Soon, Detroit’s philanthropic community extended its activism into other arenas:
“So beset with problems had Detroit’s city hall become that in the early 2000s the city began to spin off functions into a whole series of nonprofit conservancies, public authorities, and nonprofit corporations. Unlike the often disreputable practice of outsourcing public functions to profit-making companies, this spinning off of city operations in Detroit proved hugely successful. Two of Detroit’s great public places, the RiverWalk and the central downtown Campus Martius Park were built not by the city’s underfunded parks and recreation department but by nonprofit conservancies. The city’s beleaguered Eastern Market, the remnant of a farmers’ market dating back decades, was restructured as the nonprofit Eastern Market Corporation in 2006 and, with cash from the Kresge Foundation, rebounded to become one of America’s best public markets, visited by thousands of shoppers each market day. The city’s convention center, Cobo Hall (now Huntington Place), was handed off in 2009 to a regional public authority that immediately reversed years of decline and deferred maintenance. There were many other spinoffs – the city’s historical museum, public lighting, workforce development agency, and others all slipped away from direct city control – not without controversy, of course, but ultimately ceded – and all flourished under their new nonprofit management structures.

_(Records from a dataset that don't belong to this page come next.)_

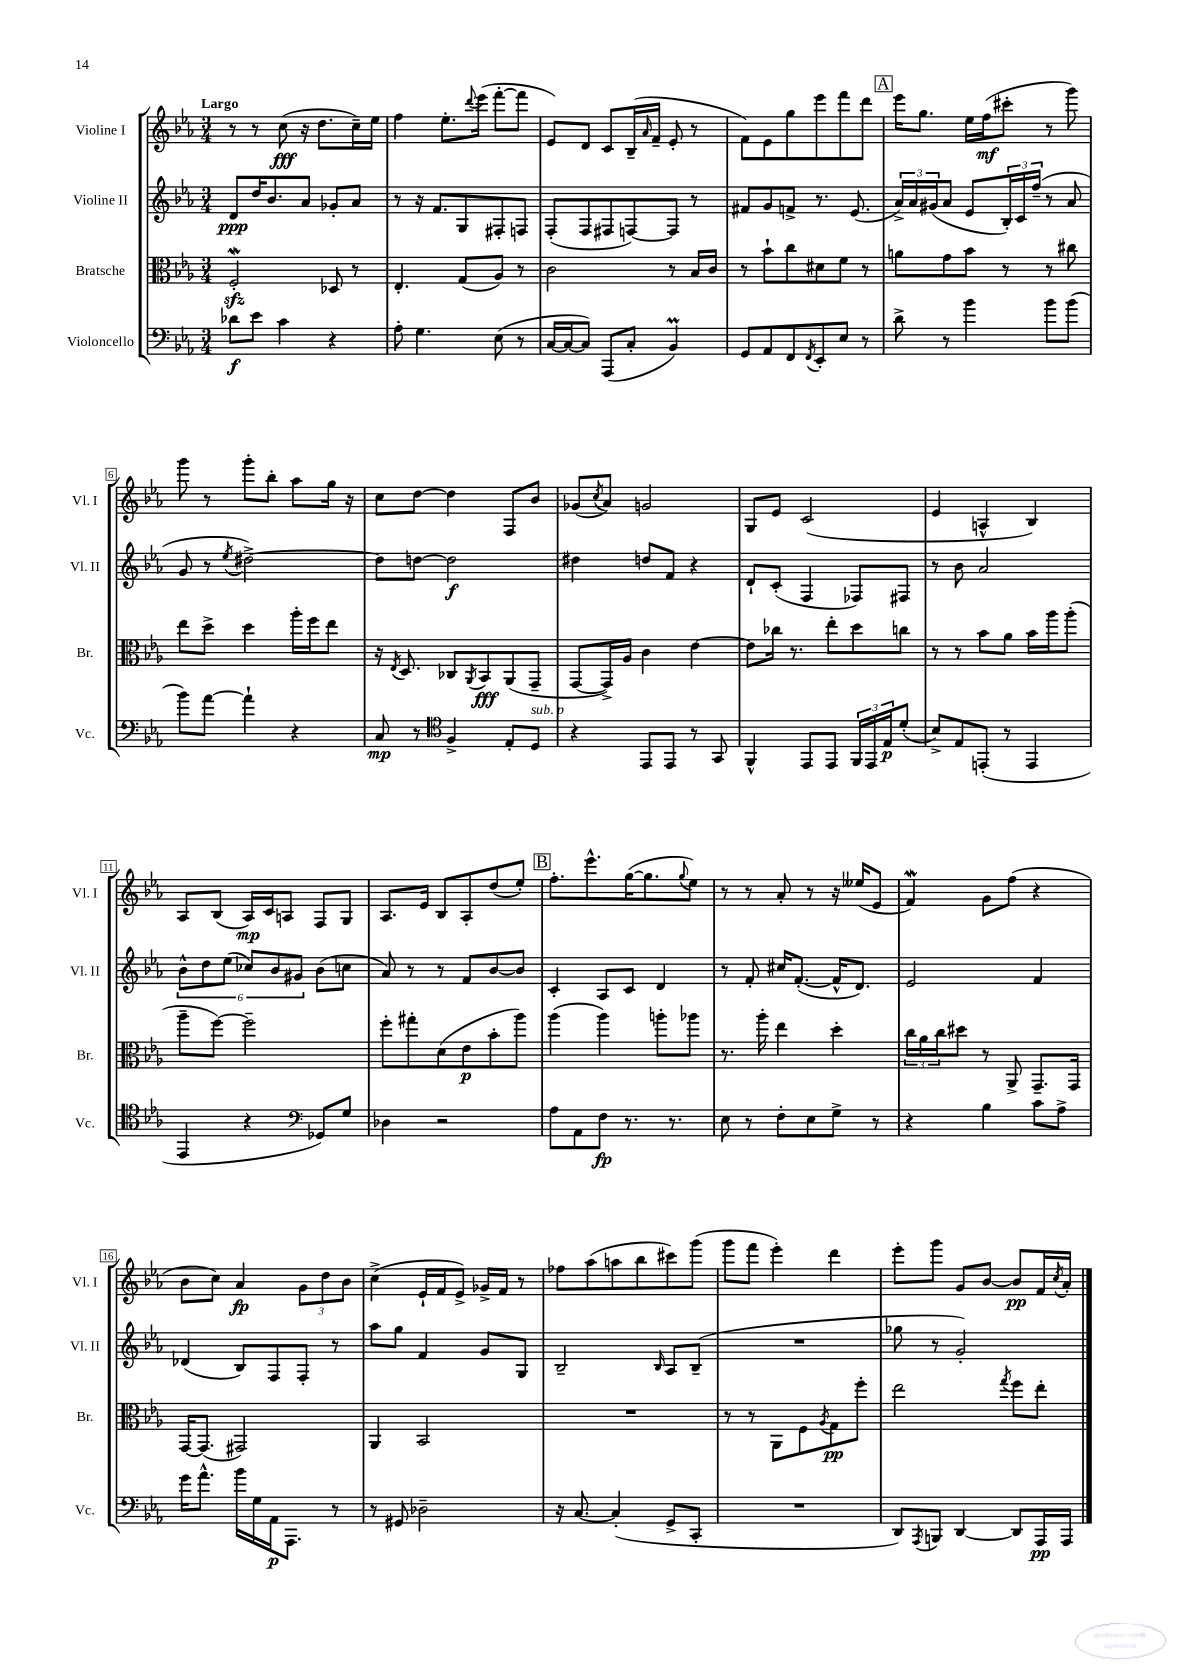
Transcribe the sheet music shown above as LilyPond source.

<<
\new StaffGroup <<
\new Staff = "s0" \with { instrumentName = "Violine I" shortInstrumentName = "Vl. I" } {
    \clef treble \key ees \major \numericTimeSignature \time 3/4 \tempo "Largo"
    r8 r8 c''8\fff( r16 d''8. c''16--) ees''16 |
    f''4 ees''8.-. \appoggiatura { d'''8 } ees'''16( f'''8~-. f'''8 |
    ees'8) d'8 c'8 bes16--( \grace { aes'16 } f'16-- ees'8-. r8 |
    f'8) ees'8 g''8 ees'''8 f'''8 d'''8 |
    \mark \markup { \box "A" } ees'''16 g''8. ees''16 f''16\mf( cis'''8-. r8 g'''8) |
    g'''8 r8 g'''8-. bes''8-. aes''8 g''16 r16 |
    c''8 d''8~ d''4 f8 bes'8 |
    ges'8( \acciaccatura { c''8 } aes'8) g'2 |
    g8 ees'8 c'2( |
    ees'4 a4-^ bes4) |
    aes8 bes8( aes16\mp) c'16 a8 f8 g8 |
    aes8. ees'16 bes8 aes8-. d''8( ees''8-.) |
    \mark \markup { \box "B" } f''8.-. ees'''8.-^ g''16~( g''8. \appoggiatura { g''8 } ees''8) |
    r8 r8 aes'8-. r8 r16 eeses''16( ees'8 |
    f'4\mordent) g'8 f''8( r4 |
    bes'8 c''8) aes'4\fp \tuplet 3/2 { g'8 d''8 bes'8 } |
    c''4->( ees'16-! f'16 ees'8->) ges'16-> f'16 r8 |
    fes''8 aes''8( a''8 bes''8 cis'''8) g'''8( |
    g'''8 f'''8 ees'''4-.) d'''4 |
    ees'''8-. g'''8 g'8 bes'8~ bes'8\pp f'16 \acciaccatura { c''8 } aes'16-. \bar "|." |
}
\new Staff = "s1" \with { instrumentName = "Violine II" shortInstrumentName = "Vl. II" } {
    \clef treble \key ees \major \numericTimeSignature \time 3/4
    d'8\ppp d''16 bes'8. aes'8 ges'8-. aes'8 |
    r8 r16 f'8. g8 fis8-. f8 |
    f8-.( f8 fis8 f8~) f8 r8 |
    fis'8 g'8 f'8-> r8. ees'8.( |
    \mark \markup { \box "A" } \tuplet 3/2 { aes'16->) aes'16 gis'16( } aes'8 ees'8 \tuplet 3/2 { bes16-.) c'16 f''16--( } r8 aes'8 |
    g'8 r8 \acciaccatura { ees''8 } dis''2~->) |
    dis''8 d''8~ d''2\f |
    dis''4 d''8 f'8 r4 |
    d'8-! c'8-.( f4 fes8) fis8 |
    r8 bes'8 aes'2 |
    \tuplet 6/4 { bes'8-^ d''8 ees''8( ces''8) bes'8 gis'8 } bes'8( c''8 |
    aes'8) r8 r8 f'8 bes'8~ bes'8 |
    \mark \markup { \box "B" } c'4-. aes8 c'8 d'4 |
    r8 f'8-. cis''16 f'8.~-.( f'16-^ d'8.) |
    ees'2 f'4 |
    des'4( bes8) f8 f8-. r8 |
    aes''8 g''8 f'4 g'8 g8 |
    bes2-- \grace { bes16 } aes8 bes8--( |
    R2. |
    ges''8 r8 g'2-.) \bar "|." |
}
\new Staff = "s2" \with { instrumentName = "Bratsche" shortInstrumentName = "Br." } {
    \clef alto \key ees \major \numericTimeSignature \time 3/4
    f2-.\mordent\sfz des8 r8 |
    ees4.-. g8( aes8) r8 |
    c'2 r8 bes16 c'16 |
    r8 bes'8-! c''8 dis'8 f'8 r8 |
    \mark \markup { \box "A" } a'8 g'8 bes'8 r8 r8 cis''8 |
    ees''8 d''8-> d''4 aes''16-. f''16 ees''8 |
    r16 \acciaccatura { ees8 } d8. ces8 \acciaccatura { aes,8 } bes,8\fff aes,8( g,8-- |
    g,8~ g,16->) aes16 c'4 ees'4~ |
    ees'8 ces''16 r8. ees''8-. d''8 c''8 |
    r8 r8 bes'8 aes'8 bes'16 aes''16 aes''8-.( |
    aes''8-- f''8~) f''2-- |
    f''8-. gis''8-. d'8( ees'8\p bes'8-. aes''8) |
    \mark \markup { \box "B" } aes''4( aes''4) a''8-. aes''8 |
    r8. aes''16-. ees''4 d''4-. |
    \tuplet 3/2 { c''16 aes'16 c''16 } dis''8 r8 aes,8-> g,8.-- g,16 |
    g,16~ g,8.( gis,2) |
    aes,4 bes,2 |
    R2. |
    r8 r8 aes,8 f8 \acciaccatura { aes8 } g8\pp f''8-. |
    ees''2 \acciaccatura { g''8 } f''8 ees''8-. \bar "|." |
}
\new Staff = "s3" \with { instrumentName = "Violoncello" shortInstrumentName = "Vc." } {
    \clef bass \key ees \major \numericTimeSignature \time 3/4
    des'8\f ees'8 c'4 r4 |
    aes8-. g4. ees8( r8 |
    c16~ c16~ c8) aes,,8( c8-. bes,4\prall) |
    g,8 aes,8 f,8 \acciaccatura { f,8 } ees,8-. ees8 r8 |
    \mark \markup { \box "A" } d'8-> r8 bes'4 bes'8 bes'8( |
    bes'8) aes'8~ aes'4-! r4 |
    c8\mp r8 \clef tenor f4-> ees8-. d8^\markup { \italic "sub. p" } |
    r4 ees,8 ees,8 r8 g,8 |
    f,4-^ ees,8 ees,8 \tuplet 3/2 { f,16 ees,16 ees16\p } d'8-.( |
    bes8->) ees8 e,8-.( r8 e,4 |
    ees,4 r4 \clef bass ges,8) g8 |
    des4 r2 |
    \mark \markup { \box "B" } aes8 aes,8 f8\fp r8. r8. |
    ees8 r8 f8-. ees8 g8-> r8 |
    r4 bes4 c'8 aes8-> |
    g'16 aes'8.-^ bes'16 g16 aes,16\p aes,,8. r8 |
    r8 gis,8 des2-- |
    r16 c8.~ c4-.( g,8-> c,8-. |
    R2. |
    d,8) \acciaccatura { aes,,8 } b,,8 d,4~ d,8 aes,,16\pp aes,,16 \bar "|." |
}
>>
>>
\layout { \context { \Score \override BarNumber.stencil = #(make-stencil-boxer 0.1 0.3 ly:text-interface::print) } }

Neighborhood nonprofits, the old block clubs that in many cases had grown into professionally staffed and funded community development organizations, did amazing work in neighborhoods where they were present. Most famously in Detroit, the nonprofit Midtown Detroit, Inc., led by the indefatigable Sue Mosey, led the turnaround in the city’s Midtown area – the museum, university, and hospital district north of downtown – making it the most notable of Detroit’s many revitalized districts. But there were many other successes attributable as well to the neighborhood activists.”
I’ve quoted quite a bit from Gallagher’s book, but I hope the reader (and Gallagher) will indulge me in one last quote that drives the point home. As I noted earlier, Detroit’s collapse was so complete that its civic leadership infrastructure was wiped out. Gallagher said the 10-15 years prior to bankruptcy saw the city rebuild it:
“In early 2000, there was no such ecosystem, virtually no venture capital available to bankroll startups, no training programs for entrepreneurs, no incubators, no culture of risk-taking in what had been the ultimate corporate town. Beginning thereafter, Detroit began to see all of that necessary ecosystem growing and flourishing, and numerous refugees from the auto industry and other parts of corporate America began to try their hand at startups.”
What happened behind the scenes in Detroit is absolutely critical to the city’s rebirth.